4 Things People With Epilepsy Want You To Know
Epilepsy can intrude into anyone’s life, at any time. Millions of men, women and children battle this selfish and rather challenging condition every single day. All of us diagnosed are on the same journey with different stories to tell. Pages continuously being written of our challenges and victories. Our setbacks and comebacks.
There are quite a few issues that come up for women living with epilepsy, just like there are issues that men experience.
I was diagnosed with epilepsy almost a decade ago. Throughout my journey with epilepsy, I found it a bit of a task to find information on a comparison between the issues men and women face living with the condition.
Below are four things I would like you to know:
1. When we say “Everything’s fine.” it doesn’t always mean it’s fine.
In the most simplest of responses, we say that everything’s fine. Family, friends or even acquaintances ask us how we’re doing and we lay down this response. Why do we do this? Because we do what we can to shove down our emotions so that they don’t overflow. Pull down the mask over our face to hide our true feelings.
This may be because we feel as though we don’t want to burden others with our struggles or we want to appear as though we have the strength to endure the challenges in our lives. Truth be told, behind it all, it may not be as simple as portrayed.

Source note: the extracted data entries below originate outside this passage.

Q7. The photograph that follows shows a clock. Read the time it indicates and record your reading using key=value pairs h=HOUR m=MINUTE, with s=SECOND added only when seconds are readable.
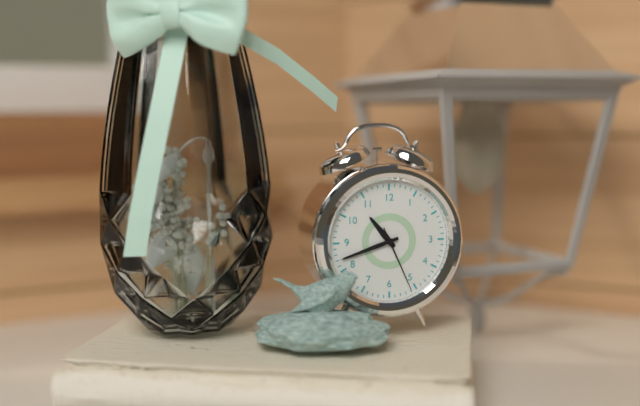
h=10 m=42 s=26
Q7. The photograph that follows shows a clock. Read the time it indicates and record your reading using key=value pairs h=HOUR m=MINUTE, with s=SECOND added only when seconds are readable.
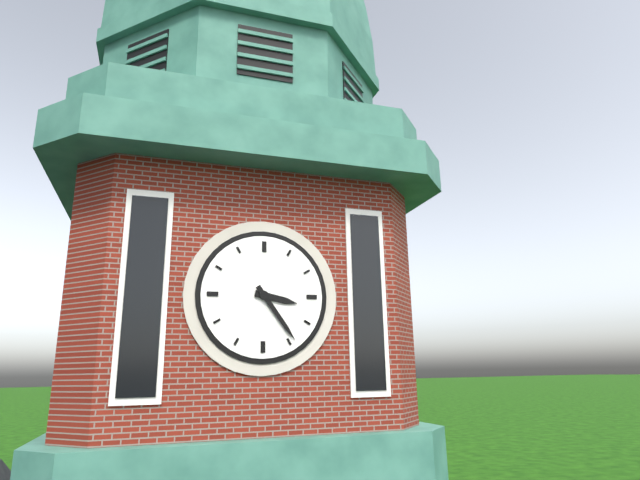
h=3 m=24
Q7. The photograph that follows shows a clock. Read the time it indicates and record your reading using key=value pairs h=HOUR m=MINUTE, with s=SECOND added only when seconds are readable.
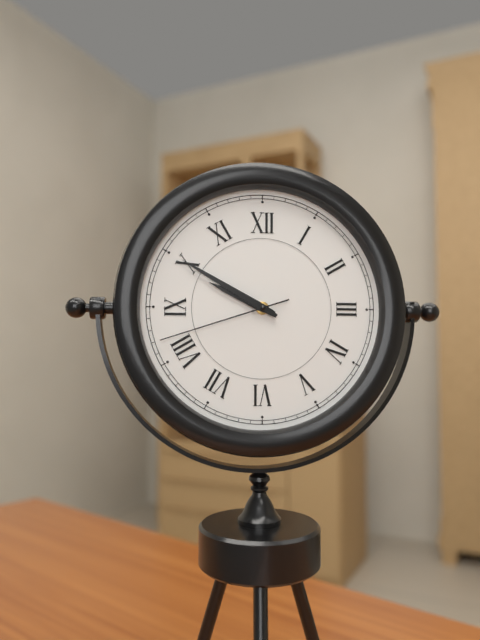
h=9 m=50 s=42
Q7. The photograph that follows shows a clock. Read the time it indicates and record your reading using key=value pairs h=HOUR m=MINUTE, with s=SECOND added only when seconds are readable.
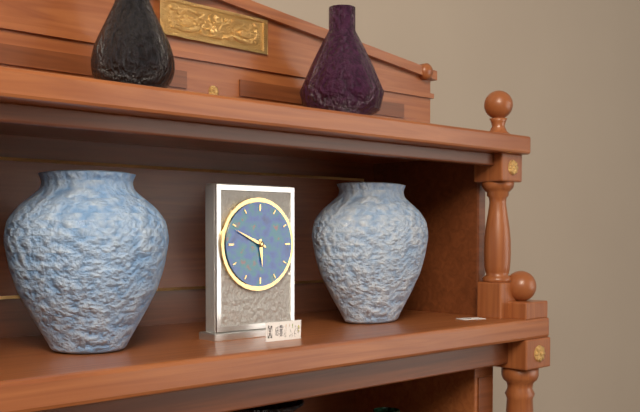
h=5 m=49
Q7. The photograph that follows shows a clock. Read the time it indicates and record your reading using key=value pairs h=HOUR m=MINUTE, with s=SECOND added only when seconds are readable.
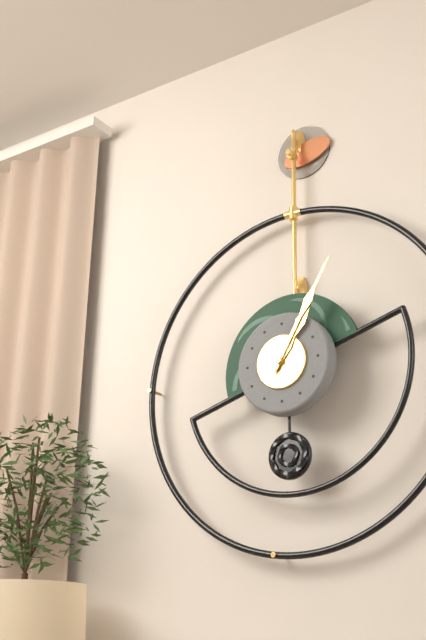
h=1 m=5
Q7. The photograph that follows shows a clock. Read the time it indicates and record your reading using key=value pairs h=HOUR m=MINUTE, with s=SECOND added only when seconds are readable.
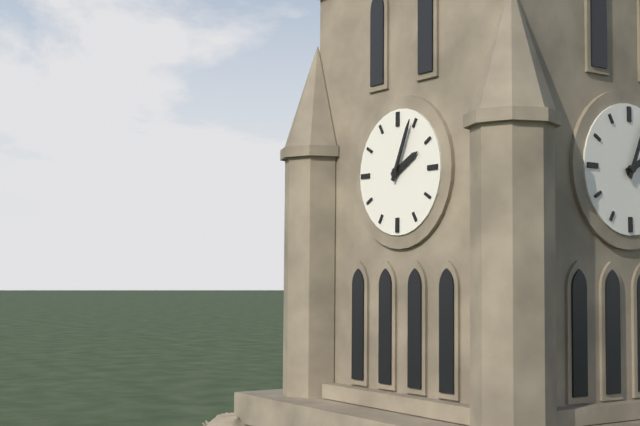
h=2 m=4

Sometimes, it can even be an effort to admit our troubles to anyone…even ourselves. As a result, this only digs a deeper hole of negativity.
It’s worth it to break the chains of “I’m OK” in order to release how we’re really feeling. Whether it be the person that we’re speaking with who takes the extra step or we who decides to let the truth set us free.
2. We might dress up for that special occasion but our self-esteem is wearing sweats.
When I was first diagnosed with epilepsy, I became a slight introvert. Losing interest in going anywhere outside of the home. I avoided mirrors and it was PJ day every day. After a period of time, and with beautiful love and support of family and my spouse, I regained my self-esteem. Reminded that epilepsy doesn’t change the person that I am or turn a person ugly in any way. This isn’t always easy though. This mindset doesn’t happen overnight and it’s not always smooth sailing.
Quite frequently, I remind myself that though epilepsy is in my life, epilepsy has not changed the person that I am in any way. Well… allow me to rephrase that. It has empowered me, sure, but it has not devalued me in any way. This goes for each individual reading this right now. Remind yourself of this as often as you want and need. You are and always will be beautiful inside and out.
3. If you have epilepsy, you can be a spouse too.
Although an epilepsy diagnosis requires us to set aside a few tasks and mind a few activities for the betterment of our health, this does not revoke our role as a loving, caring spouse. We can care for our spouses in many wonderful ways, even so.
I am a stay-at-home wife about to celebrate a decade of marriage. When one partner has epilepsy, it’s not easy for either partner. Open communication and stepping into one anothers’ shoes has been medicinal along the way. Living with epilepsy is not just about caring for ourselves it’s about caring for the one who most cares for us too.
Caring for my spouse though I have epilepsy fills my heart with joy and floods me with self-esteem to know that I can still accomplish certain tasks.
Living with epilepsy doesn’t decrease our worth as a spouse. It increases our ability to become even stronger through the challenge.
4. It’s time to take medication. Please don’t med-shame.
There is a shadow that blankets epilepsy, several other chronic illnesses and those who take medications for their conditions still to this very day. Awareness is needed like a hot flower needs a rain shower.
No one should feel as though they need to run and seclude themselves in order to take their medication(s) to avoid judgmental glares and med-shames. The cell phone alarm goes off and so does the flicker of panic to find a place where no one can see you pour your medication in your hand and down the hatch.
In the beginning of my diagnosis, I did this. Why? For this very reason. I would receive stares and glares from strangers as though questioning “Is she a drug addict?”, “Another druggie popping pills again.”. Now, I can’t read minds, no, but an expression can sometimes say a lot or at least be easily misinterpreted. The eyes have a language all of their own.
After a time, I gave up hiding (come medication-time). I gave up secluding myself. I would not be captured by embarrassment or self-consciousness due to my epilepsy. In addition, if need be, it would make for a great conversation-starter to raise awareness and shatter stigma.
For those of us living with a chronic illness, it’s even tougher because we have a few limitations. It simply takes more energy to walk against the wind.
So when you see someone living with epilepsy or any sort of chronic illness, remember, living life along with these challenges takes a bit more strength, but getting out of bed each morning to take on the day is the strength that counts.
Would you add anything to this list? Share in the comments section below!
I needed to hear #3. Thanks. My husband and I will be celebrating 14 years of marriage this Spring. Sometimes I feel more like a patient than a wife. We need to feel needed and wanted. I would love to be a wife and a mom but as it turns out I am a wife and a patient and that is okay, too.
This is beautiful and informative. Keep up the good work. We hear you.